### alpenglow's blog

By alpenglow, history, 4 weeks ago, Recently I was solving the problem which said that I have to find the smallest number consisting of only 1-s (1, 11, 111, ...) which will be divisible by the given number $n$. This problem is easy, but I was surprised that it is possible for any $n$ not divisible $2$ and $5$. (at least for $<= 100 000$). How can I prove this? Comments (7)
 » I hate to be that guy, but technically it isn't possible for any $n$. $n=10$, $n=5$, and $n=2$ are all break cases.
•  » » Forgot to mention, any numbers except those divisible by $2$ and $5$.Thanks.
 » 4 weeks ago, # | ← Rev. 2 →   write down all numbers 1,11,111,...,11...1 (n+1 times). now you have $n+1$ numbers,but at most $n$ different values modulo $n$,so pigeonhole says two of them have same remainder modulo $n$. take these two,subtract smaller one from larger one,and you will have some number like 11...100...0that is divisible by $n$.now you can remove all trailing zeros(because it doesn't change divisibility by $n$) and you will have some 11...1 divisible by $n$.
•  » » 4 weeks ago, # ^ | ← Rev. 2 →   because it doesn't change divisibility by nBut why? It's not obvious at all. When you remove the trailing zeros the number will become the sum of different powers of 10. For example 110 is divisible by 5 but 11 is not although 5 is not included in here. It's not easy to believe that.
•  » » » 4 weeks ago, # ^ | ← Rev. 2 →   $a \mid 10^kb, gcd(10^k, a) = 1 \Rightarrow a \mid b$.
•  » » » 4 weeks ago, # ^ | ← Rev. 2 →   consider you have $d = 11...100...0$ . - $d$ is divisible by $n$ ,so $d = nk$ for some $k$. - $d$ is divisible by 10 ,but $gcd(n,10) = 1$.so $d = n*q*10^p$ for some $q$ and $p$. so when you divide $d$ by $10^p$, $d$ becomes equal to $nq$. so $d$ remains divisible by $n$.UPD : fixed a minor bug!

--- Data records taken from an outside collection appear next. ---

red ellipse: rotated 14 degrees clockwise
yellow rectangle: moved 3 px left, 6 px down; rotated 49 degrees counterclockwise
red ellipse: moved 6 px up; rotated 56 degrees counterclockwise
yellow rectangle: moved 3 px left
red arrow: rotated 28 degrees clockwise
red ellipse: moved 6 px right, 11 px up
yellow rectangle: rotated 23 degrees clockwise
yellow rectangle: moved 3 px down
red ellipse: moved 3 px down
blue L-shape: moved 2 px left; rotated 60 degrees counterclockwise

 » 4 weeks ago, # | ← Rev. 2 →   Hello there, I went searching for the answer, ended up with this interesting blog , I think it might help you.Summary of the proof is: the all-1-sequence is infinte, so as you mod each all-1 number by n, (where n is not a multiple of 2 or 5, means n%10 != 0)Either one of the remainders is 0, so boom! Divided.Or, the sequence being infinite, at one point a number shall occur a second time in the remainders list. (From pigeonhole principle, even in worst case, within every (n+1)th iteration, as we mod by n)Now if for 2 all-1 numbers a and b, a % n == b % n then => (a-b) % n == 0again, as a and b are all-1 numbers and if a > b,the number a-b will be of the form 111...10...000 (p x 10^q, where p is an all-1 number and q is a positive integer)But as we assumed n%10!=0, n (and eventually any multiple of n) cannot have trailing zeroes, That means, 10^q % n != 0But (p x 10^q) % n == 0So, from modular arithmetic, p % n == 0 and we already agreed that p itself is an all-1 number.